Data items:
○ ○ ○ ○ ○ ○ ○
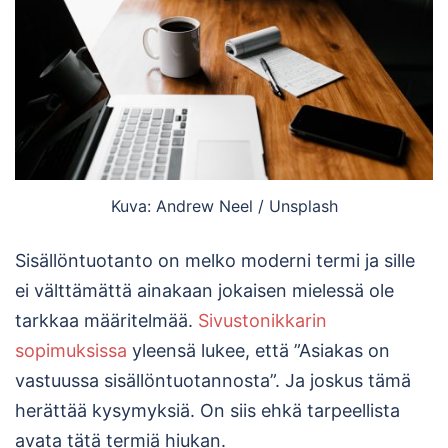
Kuva: Andrew Neel / Unsplash
Sisällöntuotanto on melko moderni termi ja sille
ei välttämättä ainakaan jokaisen mielessä ole
tarkkaa määritelmää.
Sivustonikkarin
sopimuksissa
yleensä lukee, että ”Asiakas on
vastuussa sisällöntuotannosta”. Ja joskus tämä
herättää kysymyksiä. On siis ehkä tarpeellista
avata tätä termiä hiukan.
○ ○ ○ ○ ○ ○ ○
EXERCISE REQUIREMENTS ▸ Every entry, word for word: repeat it, but skip the images.

SOLUTION TO THE EXERCISE ▸
Kuva: Andrew Neel / Unsplash
Sisällöntuotanto on melko moderni termi ja sille
ei välttämättä ainakaan jokaisen mielessä ole
tarkkaa määritelmää.
Sivustonikkarin
sopimuksissa
yleensä lukee, että ”Asiakas on
vastuussa sisällöntuotannosta”. Ja joskus tämä
herättää kysymyksiä. On siis ehkä tarpeellista
avata tätä termiä hiukan.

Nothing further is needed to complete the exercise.